The homer was a product of the work Salazar had put in during the offseason with Luis Valenzuela, his longtime mentor who helped him move from Hermosillo, Mexico, to Tucson during high school. Known more for his defense than offense, Salazar had worked on pulling and lifting inside pitches. Sure enough, the home run came on an inside pitch and sailed over the right-field wall.
A little over two weeks later — on his birthday, March 15 — Salazar was headed back home. Like the others, he had gotten word that spring training was canceled and baseball was on hiatus indefinitely.
After spending some time in Hermosillo — where he boxed with his father and learned painting from his sister — Salazar returned to Tucson.

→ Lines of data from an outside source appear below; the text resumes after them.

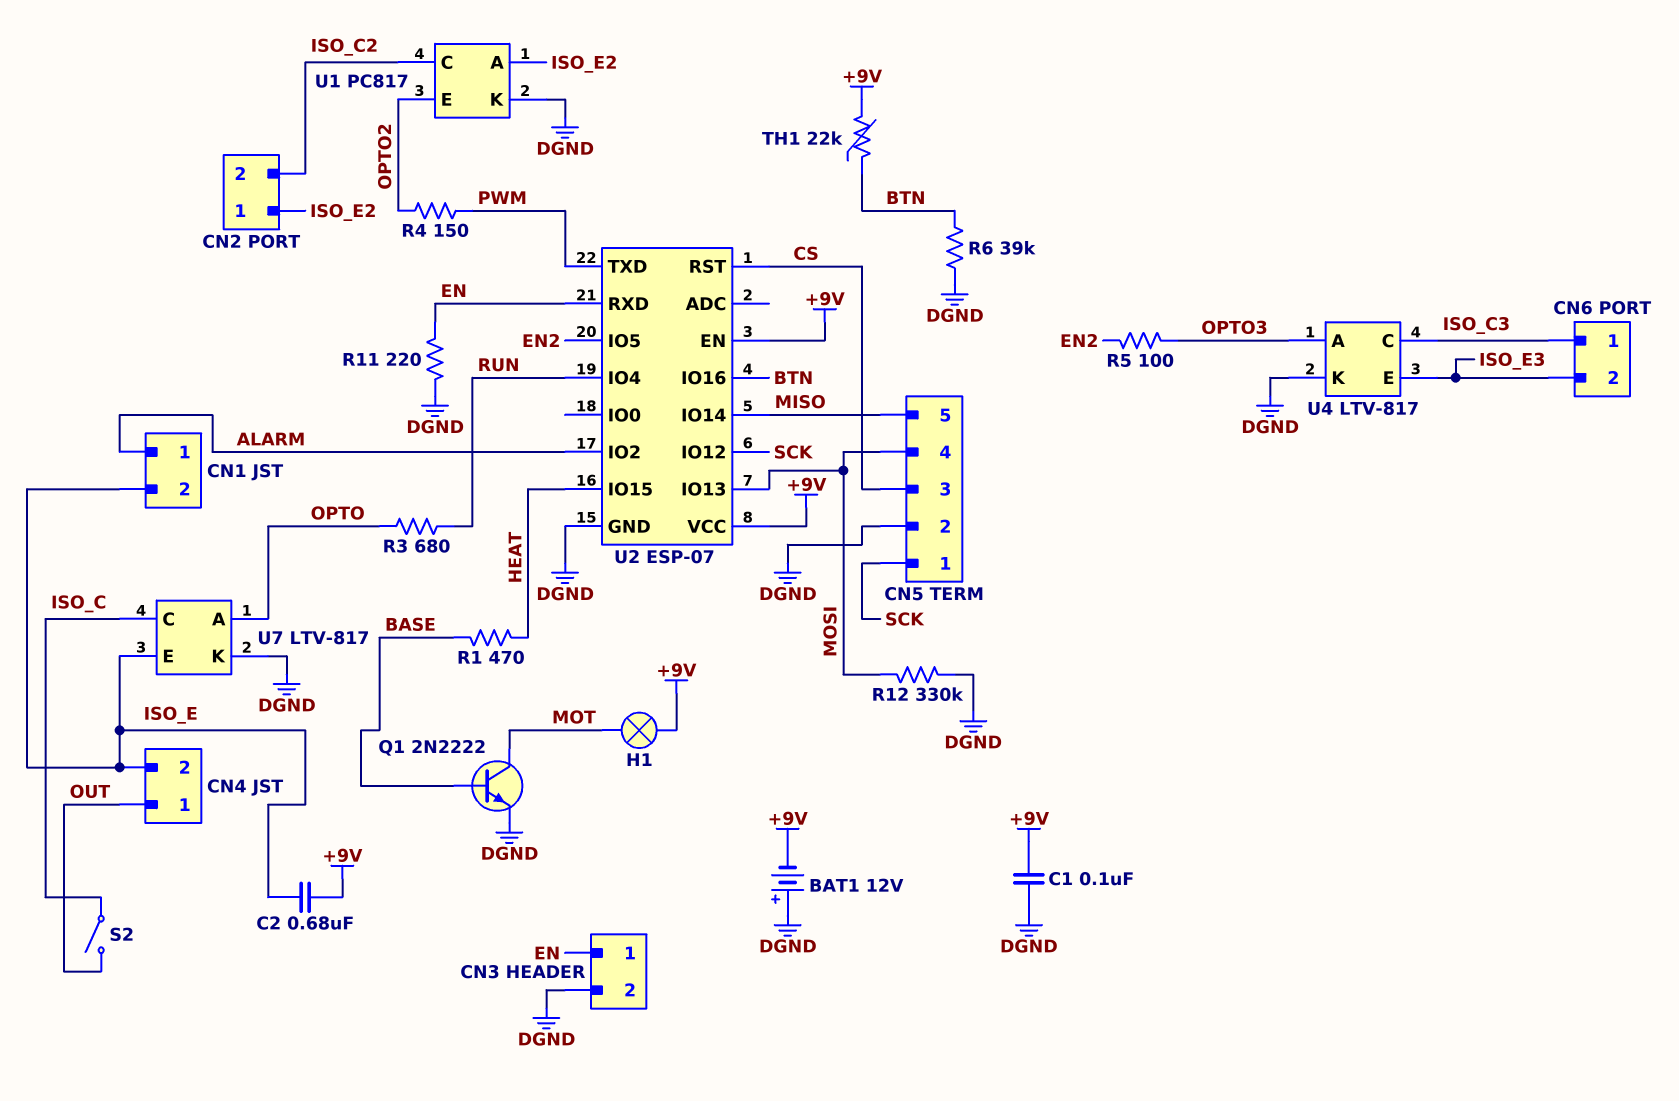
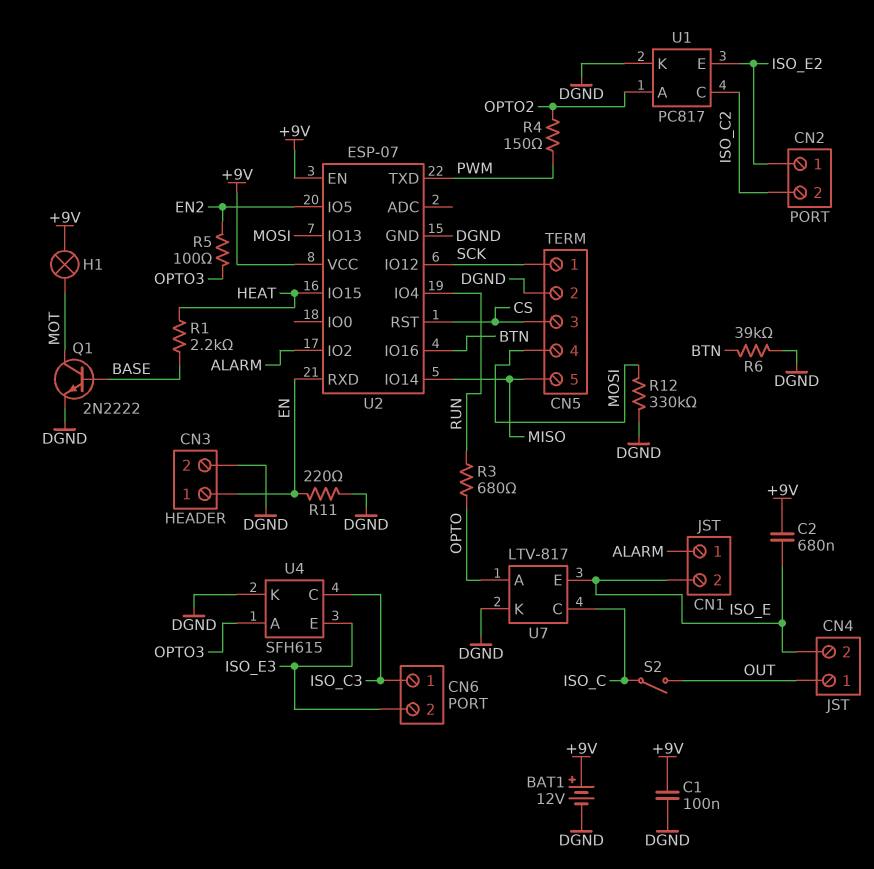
BAT1: 12V (plus DGND, minus +9V) -> 12V (plus +9V, minus DGND)
R1: 470 (BASE, HEAT) -> 2.2k (BASE, HEAT)
TH1: 22k (+9V, BTN) -> none
U1 pin A: ISO_E2 -> OPTO2
U1 pin E: OPTO2 -> ISO_E2
U4: LTV-817 -> SFH615

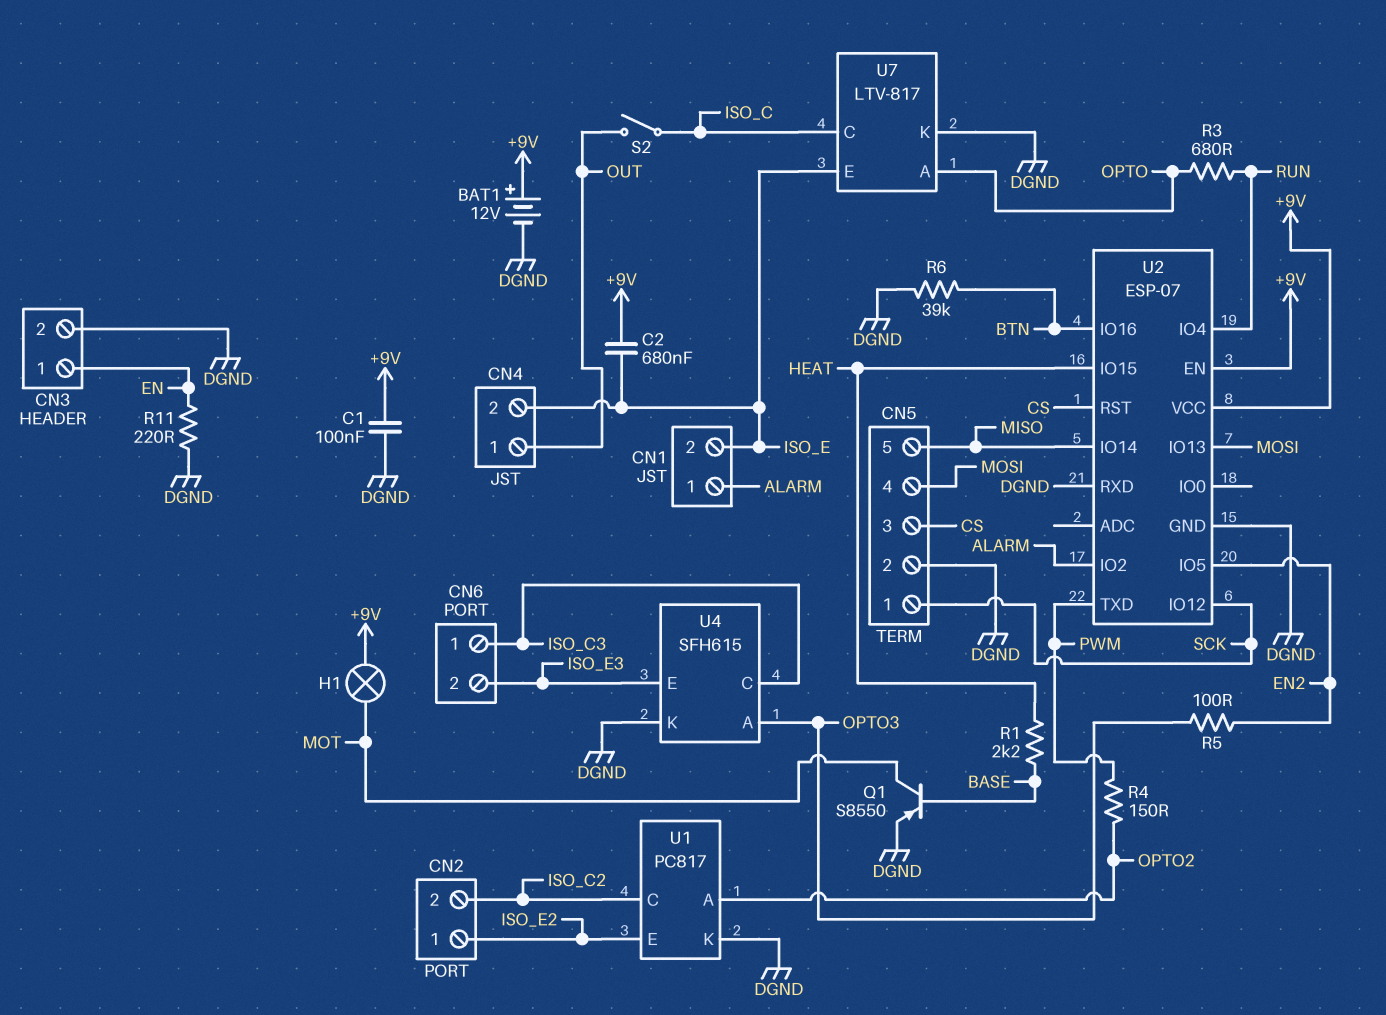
Q1: NPN 2N2222 (B BASE, C MOT, E DGND) -> PNP S8550 (B BASE, C MOT, E DGND)
R12: 330k (DGND, MOSI) -> none
U2 pin RXD: EN -> DGND

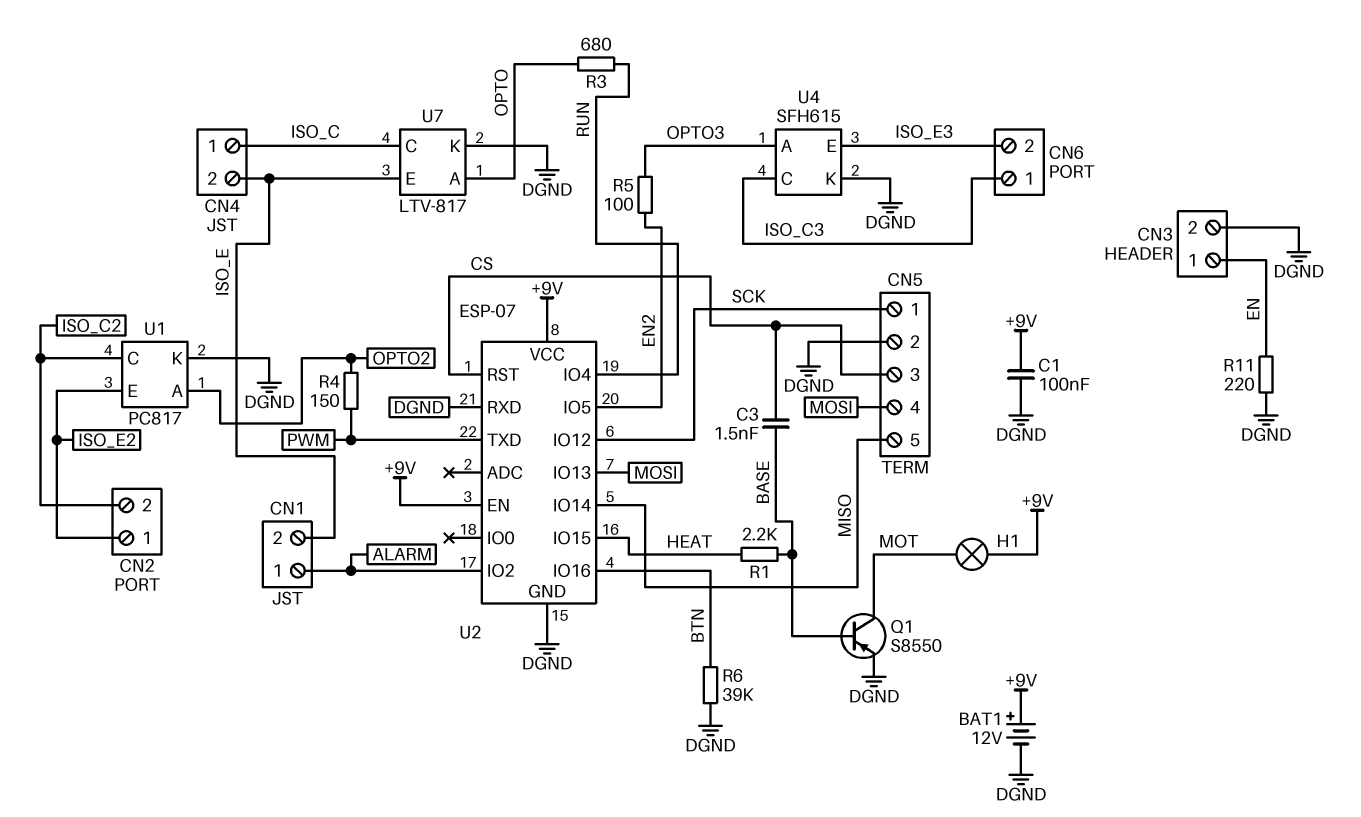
C2: 680nF (+9V, ISO_E) -> none
C3: none -> 1.5nF (BASE, CS)
CN4 pin 1: OUT -> ISO_C
S2: switch (ISO_C, OUT) -> none

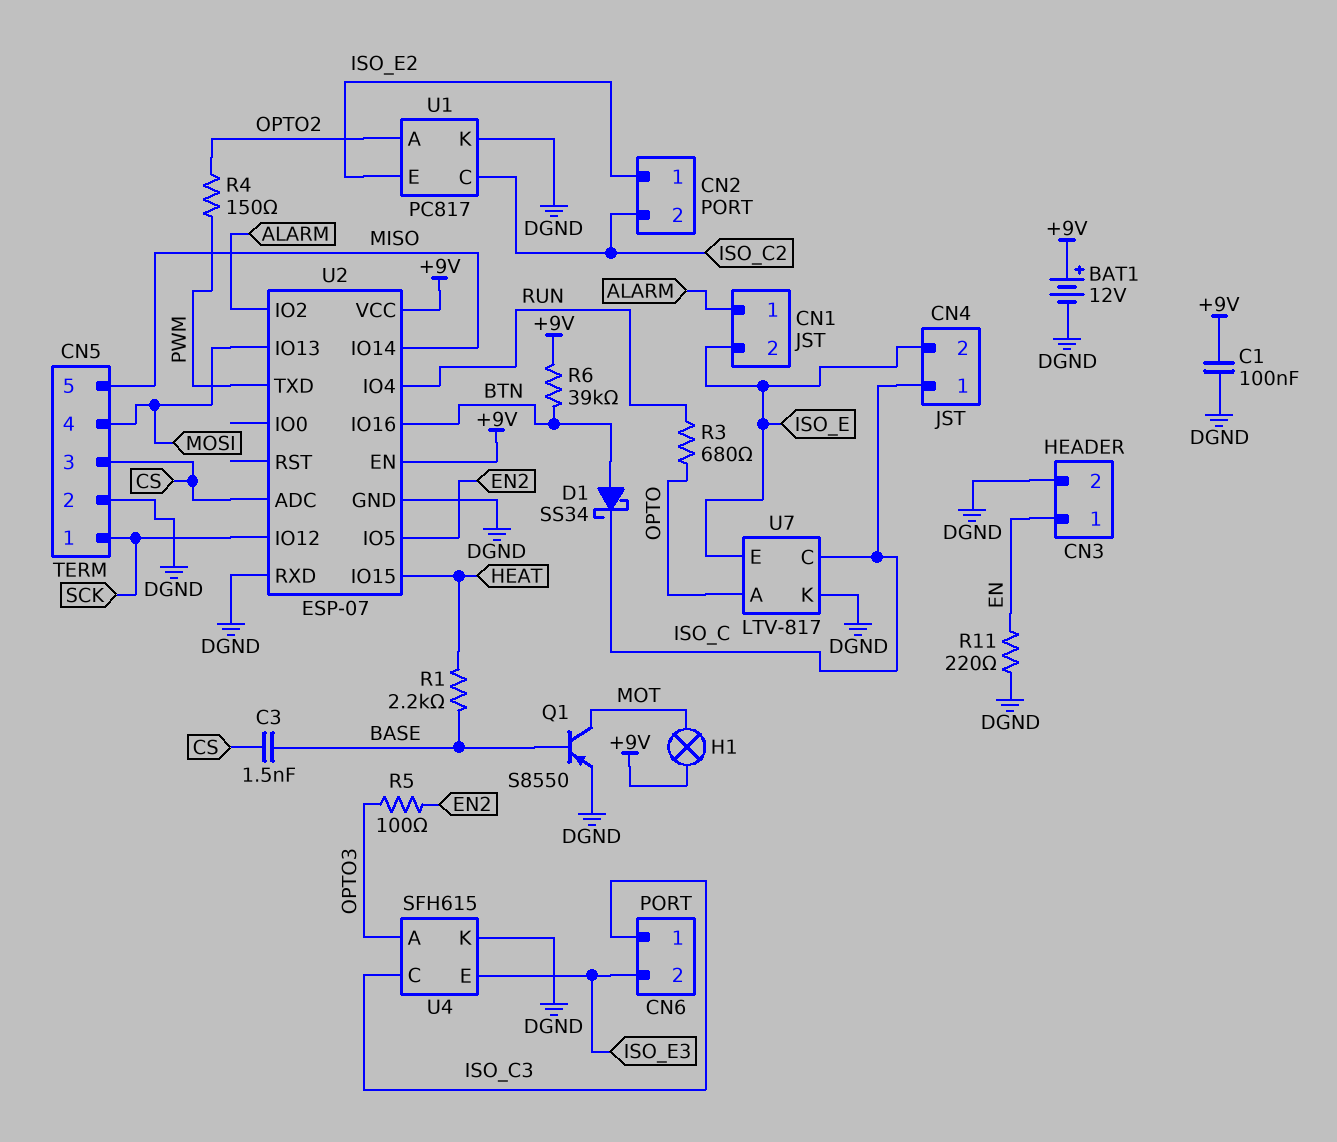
D1: none -> schottky SS34 (A BTN, K ISO_C)
R6: 39k (BTN, DGND) -> 39k (+9V, BTN)
U2 pin ADC: none -> CS
U2 pin RST: CS -> none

Salazar is attacking this period the same way he approached his time at Sahuaro High School; he was ruled ineligible for most of his three seasons there and played in only 18 games.
“You can take it two ways: ‘Screw this, I’m not going to do anything.’ Or keep working and show up next spring training even better than I was,” he said.
Before returning to Hermosillo to practice with his winter-ball club, Salazar was training from 9 a.m. to 2 p.m. five days a week. It wasn’t quite the same as playing games almost every day, and Salazar conceded that his mind sometimes wandered into negative places — a feeling many of us can relate to in 2020.
He acknowledged, however, that his circumstances could be a lot worse.
“We’re alive. We’re healthy. I’m grateful for that every day,” Salazar said. “But I really wish I was playing.”